Peripheral Processor Routines and Requests

PP Code vs. CPU Code

In the early days of CDC operating systems, much of the operating system was coded on PPs. I'm not sure of the reason for this, especially since the PP instruction set was quite awkward. I'm sure that some motivating factors were:

The desire to keep central memory free for user programs.
The CPU's inability to do I/O. (But many OS responsibilities have nothing to do with I/O.)
The fact that there were more PPs than CPUs.

Most CDC machines had only a single CPU, but the 6500 had two. This meant that at MSU, there were only 5 times as many PPs as CPUs, not 10 times as at most other sites. For this and other reasons, Michigan State implemented many of its enhancements in CPU code, and in fact moved many existing OS functions from PP code to CPU code.

For the OS "kernel" itself (though that word was never used), both CPU and PP components were done entirely in assembly language. Furthermore, routines were written to reside at particular memory locations. (There was PP relocatable code, but it was awkward and not used much, and had to follow very strict conventions.) PPs did not have an RA register to bias addresses, and CPU OS code often ran with RA=0. (A number of CPU OS routines did run with RA not equal to 0. They had all sevens for their FL and referenced low core tables by negative addresses, wrapping around memory.) As I recall, there was a limited amount of overlaying done with CPU OS code. But if you like overlays, PPs are the place for you.

Overlays and PP Memory Layout

There were two basic types of PP programs: those that used the standard "PP Resident" library, and those that did not.
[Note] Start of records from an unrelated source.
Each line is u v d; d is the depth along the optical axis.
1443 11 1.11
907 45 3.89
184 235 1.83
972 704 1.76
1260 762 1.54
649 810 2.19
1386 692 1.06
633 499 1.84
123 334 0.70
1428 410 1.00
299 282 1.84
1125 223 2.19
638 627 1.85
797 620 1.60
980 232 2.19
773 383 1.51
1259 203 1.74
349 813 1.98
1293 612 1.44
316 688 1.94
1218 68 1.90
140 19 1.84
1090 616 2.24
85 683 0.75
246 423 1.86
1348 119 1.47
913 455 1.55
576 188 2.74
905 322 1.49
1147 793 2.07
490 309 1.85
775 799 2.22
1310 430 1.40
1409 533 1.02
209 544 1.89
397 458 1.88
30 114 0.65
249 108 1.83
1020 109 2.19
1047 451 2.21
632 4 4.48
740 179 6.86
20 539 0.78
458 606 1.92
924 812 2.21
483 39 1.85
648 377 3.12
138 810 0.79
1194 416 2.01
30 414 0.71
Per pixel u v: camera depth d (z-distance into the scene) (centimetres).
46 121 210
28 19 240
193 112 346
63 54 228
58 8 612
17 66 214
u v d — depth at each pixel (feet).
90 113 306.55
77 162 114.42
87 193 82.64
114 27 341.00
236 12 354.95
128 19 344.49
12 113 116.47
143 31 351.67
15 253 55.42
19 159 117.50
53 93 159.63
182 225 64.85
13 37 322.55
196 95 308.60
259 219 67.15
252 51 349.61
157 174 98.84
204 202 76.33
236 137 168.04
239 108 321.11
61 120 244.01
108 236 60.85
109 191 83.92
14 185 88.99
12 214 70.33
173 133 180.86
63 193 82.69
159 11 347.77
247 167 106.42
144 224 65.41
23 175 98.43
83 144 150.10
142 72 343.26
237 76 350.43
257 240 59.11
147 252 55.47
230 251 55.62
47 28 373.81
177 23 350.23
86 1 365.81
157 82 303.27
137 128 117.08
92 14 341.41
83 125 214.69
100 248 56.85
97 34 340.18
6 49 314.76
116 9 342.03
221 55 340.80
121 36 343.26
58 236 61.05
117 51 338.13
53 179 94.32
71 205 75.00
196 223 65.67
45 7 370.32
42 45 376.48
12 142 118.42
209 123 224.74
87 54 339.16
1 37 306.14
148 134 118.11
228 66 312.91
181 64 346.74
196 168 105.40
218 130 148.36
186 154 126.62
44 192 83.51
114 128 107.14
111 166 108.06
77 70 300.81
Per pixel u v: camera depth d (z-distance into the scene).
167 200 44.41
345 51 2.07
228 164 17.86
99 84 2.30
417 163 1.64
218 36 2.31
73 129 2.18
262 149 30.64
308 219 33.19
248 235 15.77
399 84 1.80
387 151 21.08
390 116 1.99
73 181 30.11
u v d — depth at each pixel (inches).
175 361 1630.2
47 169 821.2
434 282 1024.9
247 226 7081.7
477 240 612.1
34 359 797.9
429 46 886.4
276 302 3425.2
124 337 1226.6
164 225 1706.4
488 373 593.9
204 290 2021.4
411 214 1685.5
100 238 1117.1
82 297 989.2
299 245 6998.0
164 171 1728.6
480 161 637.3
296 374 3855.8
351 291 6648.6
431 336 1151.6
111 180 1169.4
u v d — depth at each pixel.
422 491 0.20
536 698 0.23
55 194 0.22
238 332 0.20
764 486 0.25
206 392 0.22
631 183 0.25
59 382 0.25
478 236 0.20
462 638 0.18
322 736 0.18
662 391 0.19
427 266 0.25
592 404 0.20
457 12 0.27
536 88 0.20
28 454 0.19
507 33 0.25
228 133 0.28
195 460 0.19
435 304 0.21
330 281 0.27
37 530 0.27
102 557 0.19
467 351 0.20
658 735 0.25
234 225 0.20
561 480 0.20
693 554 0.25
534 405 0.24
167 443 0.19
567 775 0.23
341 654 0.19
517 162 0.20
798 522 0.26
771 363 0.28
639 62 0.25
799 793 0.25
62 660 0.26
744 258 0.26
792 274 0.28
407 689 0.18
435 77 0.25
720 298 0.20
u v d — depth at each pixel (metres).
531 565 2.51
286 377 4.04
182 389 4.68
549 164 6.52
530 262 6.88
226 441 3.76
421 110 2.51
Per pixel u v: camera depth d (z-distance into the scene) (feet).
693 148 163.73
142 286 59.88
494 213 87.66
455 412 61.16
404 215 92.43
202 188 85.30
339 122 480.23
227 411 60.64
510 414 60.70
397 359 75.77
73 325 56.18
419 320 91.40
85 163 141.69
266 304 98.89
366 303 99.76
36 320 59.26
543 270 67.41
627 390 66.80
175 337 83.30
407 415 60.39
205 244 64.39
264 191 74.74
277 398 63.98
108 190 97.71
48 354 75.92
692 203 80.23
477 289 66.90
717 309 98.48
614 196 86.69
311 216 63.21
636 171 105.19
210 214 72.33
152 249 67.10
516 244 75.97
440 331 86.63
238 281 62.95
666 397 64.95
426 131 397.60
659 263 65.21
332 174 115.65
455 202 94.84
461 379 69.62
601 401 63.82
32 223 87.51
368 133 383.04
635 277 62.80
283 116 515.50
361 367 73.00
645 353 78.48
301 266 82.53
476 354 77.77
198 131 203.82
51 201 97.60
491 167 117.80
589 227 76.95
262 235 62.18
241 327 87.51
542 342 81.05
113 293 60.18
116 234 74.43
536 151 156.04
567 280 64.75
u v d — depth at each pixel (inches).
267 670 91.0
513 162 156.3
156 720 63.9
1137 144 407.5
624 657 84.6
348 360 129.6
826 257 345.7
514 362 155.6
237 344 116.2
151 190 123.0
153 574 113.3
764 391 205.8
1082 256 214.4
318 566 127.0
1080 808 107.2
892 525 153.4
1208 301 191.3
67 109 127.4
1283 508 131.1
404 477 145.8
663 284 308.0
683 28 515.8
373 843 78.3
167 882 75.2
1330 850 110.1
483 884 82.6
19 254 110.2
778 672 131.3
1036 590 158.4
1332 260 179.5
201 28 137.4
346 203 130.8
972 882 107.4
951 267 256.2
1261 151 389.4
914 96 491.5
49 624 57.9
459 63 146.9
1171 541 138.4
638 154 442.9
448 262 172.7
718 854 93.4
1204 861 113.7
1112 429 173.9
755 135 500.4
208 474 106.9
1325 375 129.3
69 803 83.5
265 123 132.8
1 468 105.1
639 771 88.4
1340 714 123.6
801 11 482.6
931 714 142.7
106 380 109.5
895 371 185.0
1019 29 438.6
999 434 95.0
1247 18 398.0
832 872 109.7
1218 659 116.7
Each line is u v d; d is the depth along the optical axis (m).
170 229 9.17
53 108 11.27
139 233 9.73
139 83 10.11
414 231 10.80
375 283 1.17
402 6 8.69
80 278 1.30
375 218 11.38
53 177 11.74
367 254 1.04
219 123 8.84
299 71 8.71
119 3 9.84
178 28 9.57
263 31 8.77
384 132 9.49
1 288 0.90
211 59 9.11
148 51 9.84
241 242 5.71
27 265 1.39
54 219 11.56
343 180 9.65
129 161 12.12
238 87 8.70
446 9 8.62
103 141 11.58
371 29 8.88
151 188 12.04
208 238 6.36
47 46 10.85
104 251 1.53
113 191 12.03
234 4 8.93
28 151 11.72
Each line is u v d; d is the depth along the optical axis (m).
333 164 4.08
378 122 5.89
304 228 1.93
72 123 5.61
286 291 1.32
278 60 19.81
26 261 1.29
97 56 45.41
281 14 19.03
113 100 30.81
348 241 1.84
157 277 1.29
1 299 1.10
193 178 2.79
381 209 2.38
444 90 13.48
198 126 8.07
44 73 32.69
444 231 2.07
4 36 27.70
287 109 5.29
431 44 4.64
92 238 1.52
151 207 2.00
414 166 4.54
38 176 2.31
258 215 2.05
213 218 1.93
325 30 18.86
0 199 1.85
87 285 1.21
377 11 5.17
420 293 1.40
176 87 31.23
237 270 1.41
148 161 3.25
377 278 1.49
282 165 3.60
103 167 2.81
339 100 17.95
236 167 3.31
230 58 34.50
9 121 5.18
PP Resident was a very tightly coded collection of useful utility routines used by nearly all PP programs. A few important PP programs were so space-critical that they were written without the benefit of this library. PP Resident was inexplicably named STL; some people guessed that might stand for SysTem Library. Around 1980 (rather late in the game), STL was recoded by MSU systems programmer Mary Kestenbaum, squeezing out a few more bytes and making the code more elegant. I deeply regret having lost my listing of MCK's STL. I can no longer remember most of the functions PP resident provided. I do remember that it packed a lot of functionality into 700 octal 12-bit bytes, the equivalent of 672 decimal 8-bit bytes.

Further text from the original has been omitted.